■ WHAT YOU SHOULD DO ■
Return, with both end lines included, exactly what the data below holds from the line with "pinky mcp: (325, 364)" through the line with "thumb mcp: (185, 133)", though not the pictures.

■ EXERCISE MATERIAL ■

☆ ☆ ☆ ☆

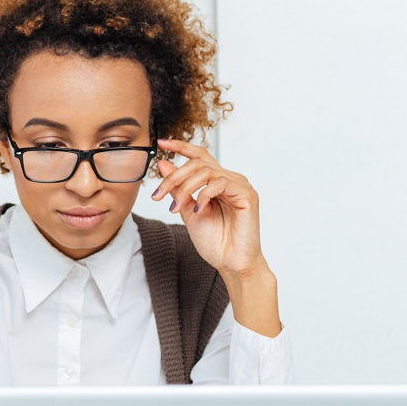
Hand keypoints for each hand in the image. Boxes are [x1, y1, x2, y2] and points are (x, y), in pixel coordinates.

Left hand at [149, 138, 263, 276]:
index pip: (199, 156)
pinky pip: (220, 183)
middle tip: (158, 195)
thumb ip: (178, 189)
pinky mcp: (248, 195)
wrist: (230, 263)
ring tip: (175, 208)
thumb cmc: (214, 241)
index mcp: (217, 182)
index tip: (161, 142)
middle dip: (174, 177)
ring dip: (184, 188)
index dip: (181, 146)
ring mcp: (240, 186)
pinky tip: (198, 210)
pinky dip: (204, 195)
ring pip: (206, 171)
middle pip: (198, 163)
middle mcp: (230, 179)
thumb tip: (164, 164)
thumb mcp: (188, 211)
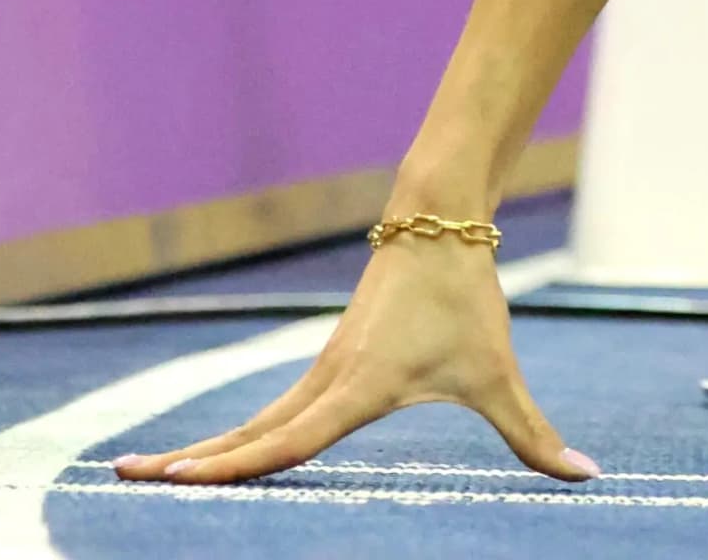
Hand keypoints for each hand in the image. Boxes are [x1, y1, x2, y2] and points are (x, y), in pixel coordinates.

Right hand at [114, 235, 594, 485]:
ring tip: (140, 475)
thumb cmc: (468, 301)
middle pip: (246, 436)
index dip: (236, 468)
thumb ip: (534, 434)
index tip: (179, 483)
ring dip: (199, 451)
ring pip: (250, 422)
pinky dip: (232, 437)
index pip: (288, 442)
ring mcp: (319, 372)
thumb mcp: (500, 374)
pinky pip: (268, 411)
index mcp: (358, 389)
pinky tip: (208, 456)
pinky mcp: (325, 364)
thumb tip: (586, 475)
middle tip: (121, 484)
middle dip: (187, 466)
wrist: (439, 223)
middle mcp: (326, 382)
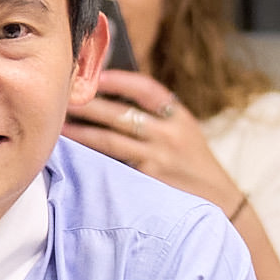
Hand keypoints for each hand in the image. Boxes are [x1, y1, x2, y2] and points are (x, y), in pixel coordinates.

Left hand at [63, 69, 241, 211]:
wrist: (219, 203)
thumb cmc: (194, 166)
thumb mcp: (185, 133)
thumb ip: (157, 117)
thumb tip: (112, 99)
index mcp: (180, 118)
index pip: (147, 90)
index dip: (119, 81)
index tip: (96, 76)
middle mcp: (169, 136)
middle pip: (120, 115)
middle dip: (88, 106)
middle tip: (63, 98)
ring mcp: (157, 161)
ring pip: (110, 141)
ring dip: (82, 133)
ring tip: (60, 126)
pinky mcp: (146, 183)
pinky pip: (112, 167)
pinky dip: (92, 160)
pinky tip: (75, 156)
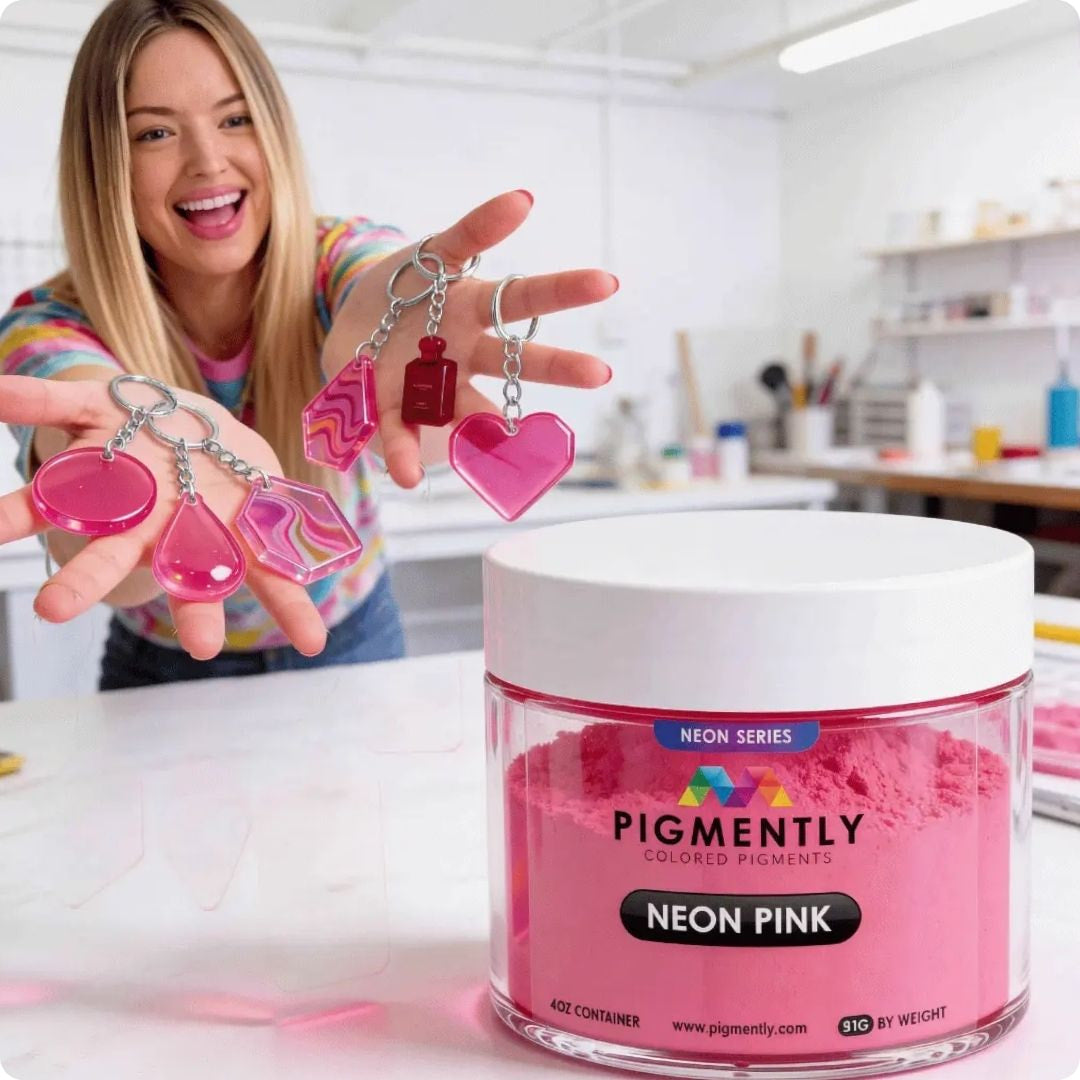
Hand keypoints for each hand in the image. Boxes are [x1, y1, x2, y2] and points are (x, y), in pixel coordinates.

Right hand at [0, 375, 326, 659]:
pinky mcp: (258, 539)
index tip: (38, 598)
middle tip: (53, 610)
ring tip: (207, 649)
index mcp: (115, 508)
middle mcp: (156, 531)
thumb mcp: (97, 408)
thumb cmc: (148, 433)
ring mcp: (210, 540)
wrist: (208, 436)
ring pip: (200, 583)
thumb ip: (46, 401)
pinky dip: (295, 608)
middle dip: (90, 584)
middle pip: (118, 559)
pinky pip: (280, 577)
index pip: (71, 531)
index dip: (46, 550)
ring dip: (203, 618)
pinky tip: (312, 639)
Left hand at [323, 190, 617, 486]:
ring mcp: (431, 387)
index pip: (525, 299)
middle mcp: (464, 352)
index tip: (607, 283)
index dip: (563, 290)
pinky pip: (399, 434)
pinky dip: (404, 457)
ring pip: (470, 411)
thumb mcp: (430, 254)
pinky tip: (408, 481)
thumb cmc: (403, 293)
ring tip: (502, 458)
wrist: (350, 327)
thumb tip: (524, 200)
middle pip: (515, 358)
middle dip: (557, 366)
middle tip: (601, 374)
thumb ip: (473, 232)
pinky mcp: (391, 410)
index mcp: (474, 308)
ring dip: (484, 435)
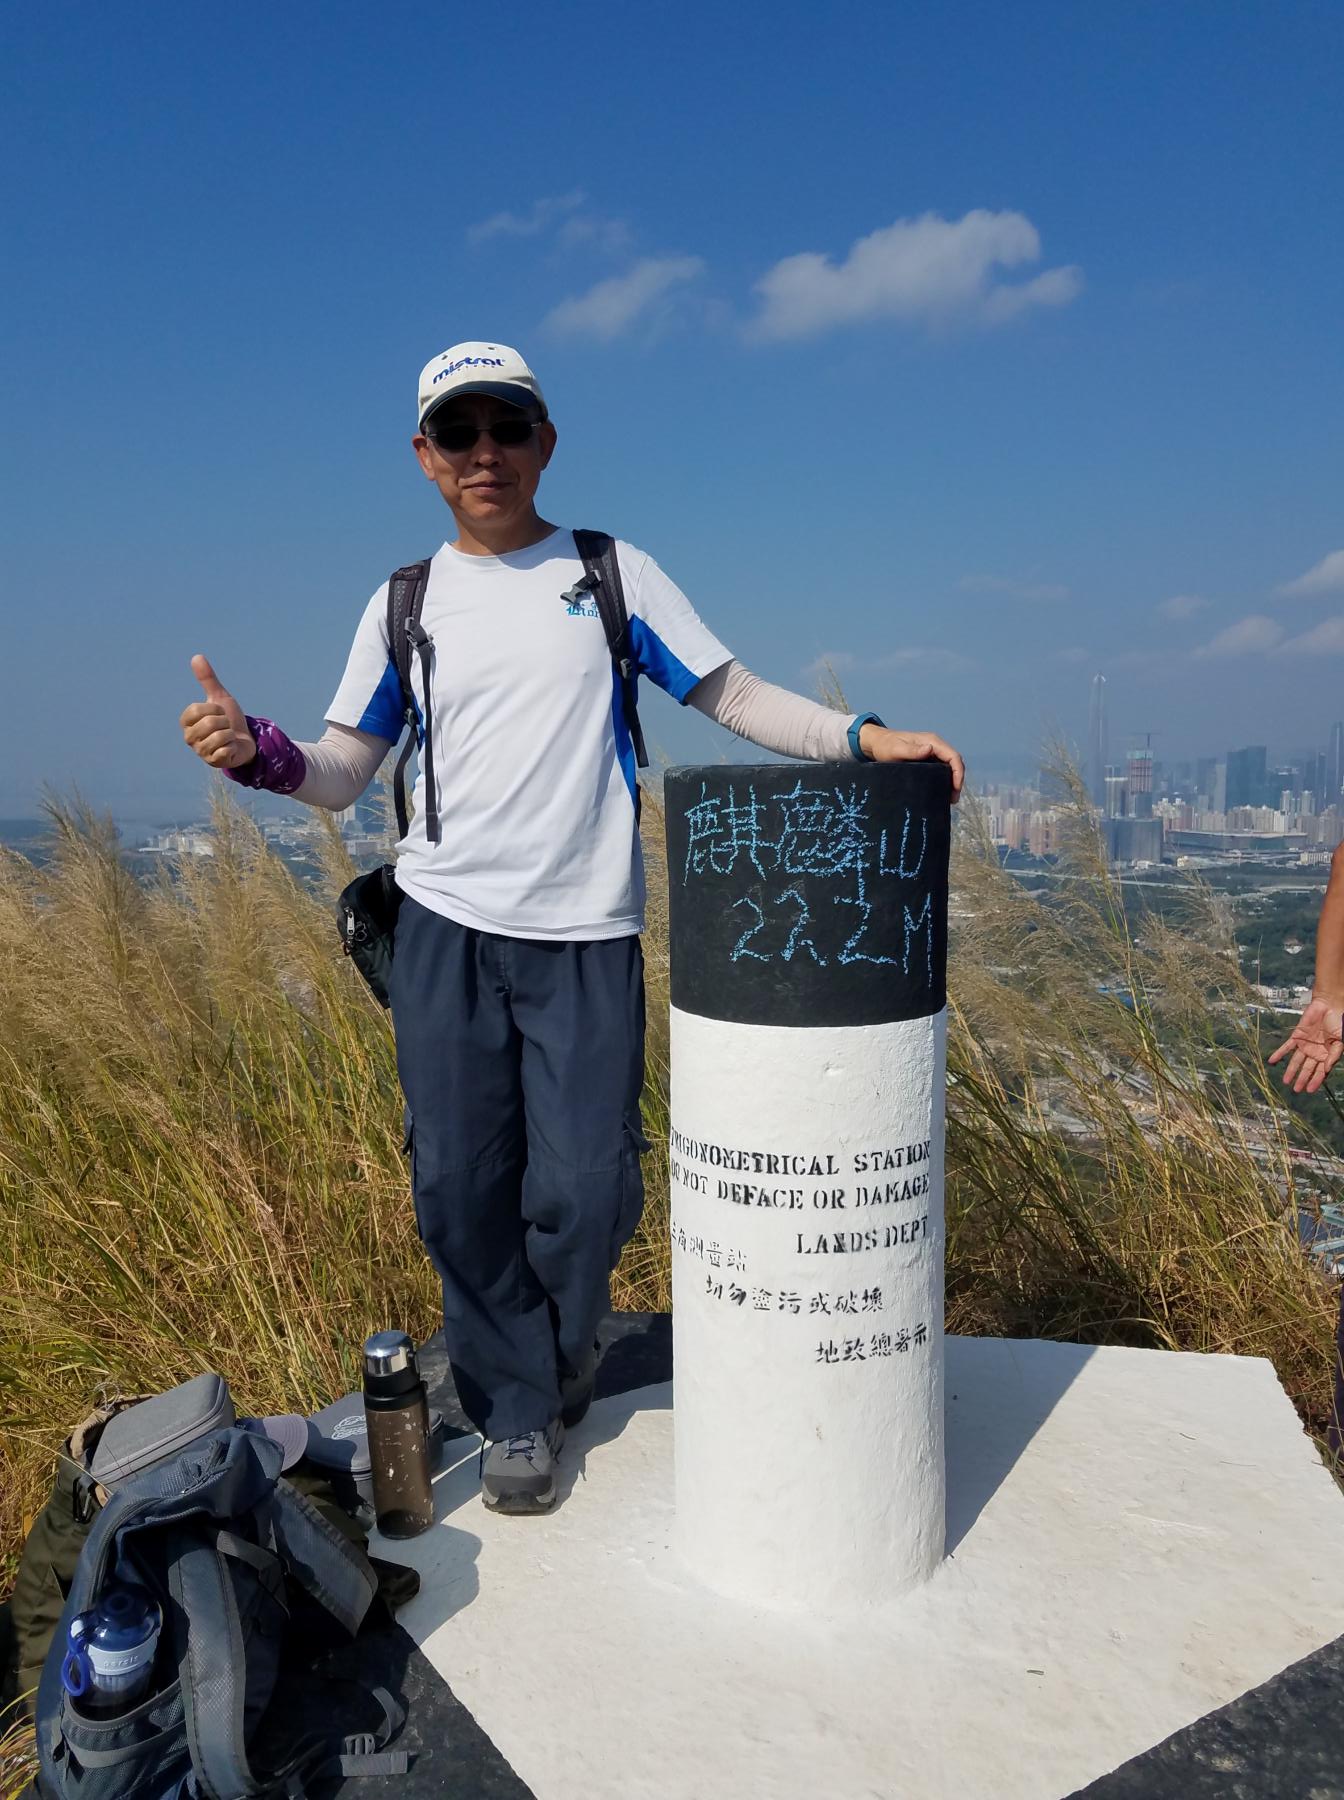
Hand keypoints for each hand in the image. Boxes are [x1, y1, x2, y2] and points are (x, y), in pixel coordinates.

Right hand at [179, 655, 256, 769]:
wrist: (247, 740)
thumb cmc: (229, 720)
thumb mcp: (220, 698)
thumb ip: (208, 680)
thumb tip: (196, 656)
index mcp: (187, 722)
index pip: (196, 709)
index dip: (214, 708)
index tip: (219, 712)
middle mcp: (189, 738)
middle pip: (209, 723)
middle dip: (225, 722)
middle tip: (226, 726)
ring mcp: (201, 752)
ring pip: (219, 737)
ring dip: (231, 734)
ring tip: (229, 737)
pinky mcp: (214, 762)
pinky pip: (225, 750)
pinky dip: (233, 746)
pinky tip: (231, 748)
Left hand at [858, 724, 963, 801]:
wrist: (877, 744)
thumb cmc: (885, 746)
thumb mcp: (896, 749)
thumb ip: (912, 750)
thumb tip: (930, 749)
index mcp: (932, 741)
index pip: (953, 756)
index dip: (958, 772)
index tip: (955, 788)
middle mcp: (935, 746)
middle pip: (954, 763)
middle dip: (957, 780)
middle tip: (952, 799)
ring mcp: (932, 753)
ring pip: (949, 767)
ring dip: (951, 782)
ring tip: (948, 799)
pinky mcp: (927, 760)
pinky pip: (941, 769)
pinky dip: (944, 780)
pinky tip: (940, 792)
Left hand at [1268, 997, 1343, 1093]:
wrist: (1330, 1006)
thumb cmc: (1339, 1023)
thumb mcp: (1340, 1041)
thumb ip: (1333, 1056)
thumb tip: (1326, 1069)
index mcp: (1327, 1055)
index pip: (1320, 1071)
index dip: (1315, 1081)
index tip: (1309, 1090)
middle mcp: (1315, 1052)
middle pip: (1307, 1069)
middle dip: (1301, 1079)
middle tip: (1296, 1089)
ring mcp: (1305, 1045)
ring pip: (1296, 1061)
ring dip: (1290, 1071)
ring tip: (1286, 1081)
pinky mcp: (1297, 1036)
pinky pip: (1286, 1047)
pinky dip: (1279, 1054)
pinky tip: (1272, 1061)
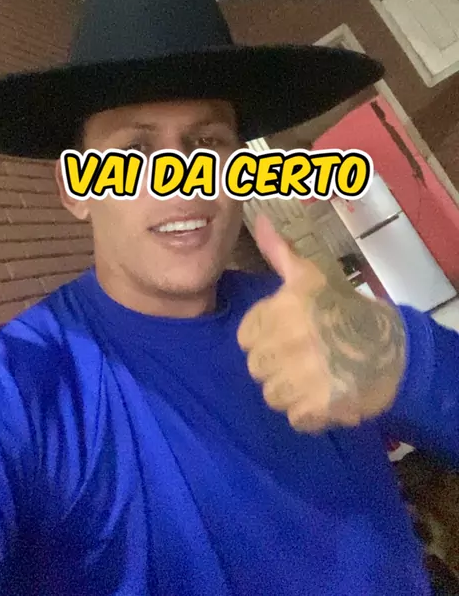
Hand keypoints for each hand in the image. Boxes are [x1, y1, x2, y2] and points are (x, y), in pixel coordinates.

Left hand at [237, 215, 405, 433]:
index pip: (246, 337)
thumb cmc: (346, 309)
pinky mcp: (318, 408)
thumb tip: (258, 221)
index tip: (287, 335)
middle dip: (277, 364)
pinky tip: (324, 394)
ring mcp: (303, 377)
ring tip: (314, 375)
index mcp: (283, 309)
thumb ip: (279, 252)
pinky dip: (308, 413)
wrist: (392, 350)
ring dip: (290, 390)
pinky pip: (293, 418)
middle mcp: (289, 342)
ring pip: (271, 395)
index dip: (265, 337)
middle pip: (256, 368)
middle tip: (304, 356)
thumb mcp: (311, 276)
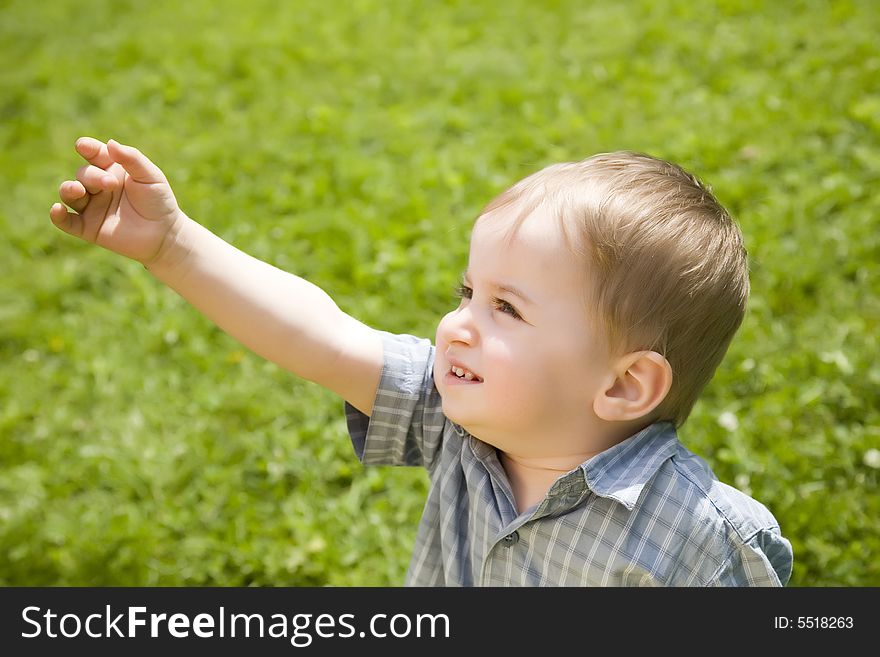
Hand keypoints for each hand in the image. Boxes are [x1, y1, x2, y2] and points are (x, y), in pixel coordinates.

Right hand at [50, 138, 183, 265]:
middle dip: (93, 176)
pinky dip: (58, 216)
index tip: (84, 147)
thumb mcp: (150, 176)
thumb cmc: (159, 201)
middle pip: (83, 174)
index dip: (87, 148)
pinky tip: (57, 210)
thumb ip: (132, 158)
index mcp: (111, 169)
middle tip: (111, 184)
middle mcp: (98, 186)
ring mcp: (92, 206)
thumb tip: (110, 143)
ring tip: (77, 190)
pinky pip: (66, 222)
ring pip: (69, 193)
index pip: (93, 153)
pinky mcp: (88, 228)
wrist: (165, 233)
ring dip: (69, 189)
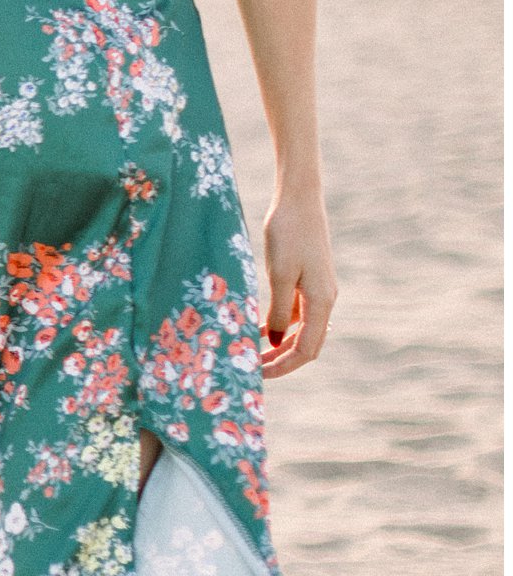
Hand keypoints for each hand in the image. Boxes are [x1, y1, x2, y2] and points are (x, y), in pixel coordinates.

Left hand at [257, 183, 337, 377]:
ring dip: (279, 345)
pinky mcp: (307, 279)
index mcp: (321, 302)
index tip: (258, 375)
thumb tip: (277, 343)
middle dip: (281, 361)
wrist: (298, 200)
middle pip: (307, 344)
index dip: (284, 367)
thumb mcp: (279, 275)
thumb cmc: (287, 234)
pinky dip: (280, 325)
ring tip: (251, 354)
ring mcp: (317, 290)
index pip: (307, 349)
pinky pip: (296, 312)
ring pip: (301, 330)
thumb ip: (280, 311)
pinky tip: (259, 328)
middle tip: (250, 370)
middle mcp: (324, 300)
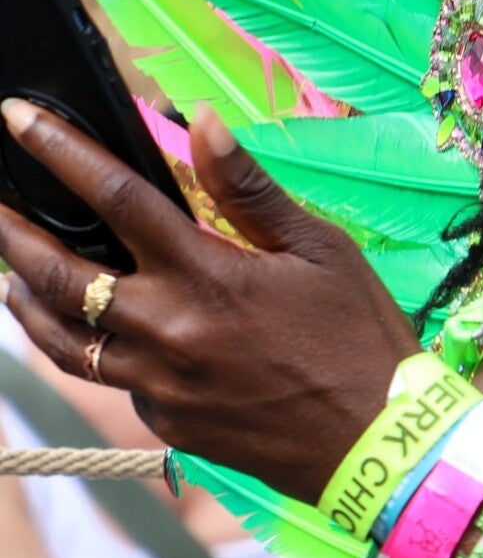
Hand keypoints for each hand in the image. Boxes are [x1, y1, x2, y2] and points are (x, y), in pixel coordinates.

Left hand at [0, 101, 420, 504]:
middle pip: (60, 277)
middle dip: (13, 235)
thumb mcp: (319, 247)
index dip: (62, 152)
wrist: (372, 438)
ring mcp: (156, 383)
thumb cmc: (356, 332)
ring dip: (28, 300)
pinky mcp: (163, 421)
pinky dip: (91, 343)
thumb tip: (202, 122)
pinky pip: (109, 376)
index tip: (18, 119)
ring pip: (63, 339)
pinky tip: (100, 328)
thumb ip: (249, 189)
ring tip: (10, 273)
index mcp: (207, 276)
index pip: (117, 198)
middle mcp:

☆ ☆ ☆ ☆

■ EXERCISE OUTPUT ■
pinky mcp: (325, 364)
thumb tip: (586, 475)
middle tip: (121, 484)
middle dip: (187, 466)
wrist: (439, 223)
middle mcp: (326, 382)
Hand keypoints for each hand in the image. Boxes are [x1, y1, x2, y2] and points are (x, y), in pixel coordinates.

Left hand at [63, 69, 241, 211]:
wrist: (219, 203)
thumb cmc: (194, 166)
thumb mcp: (185, 133)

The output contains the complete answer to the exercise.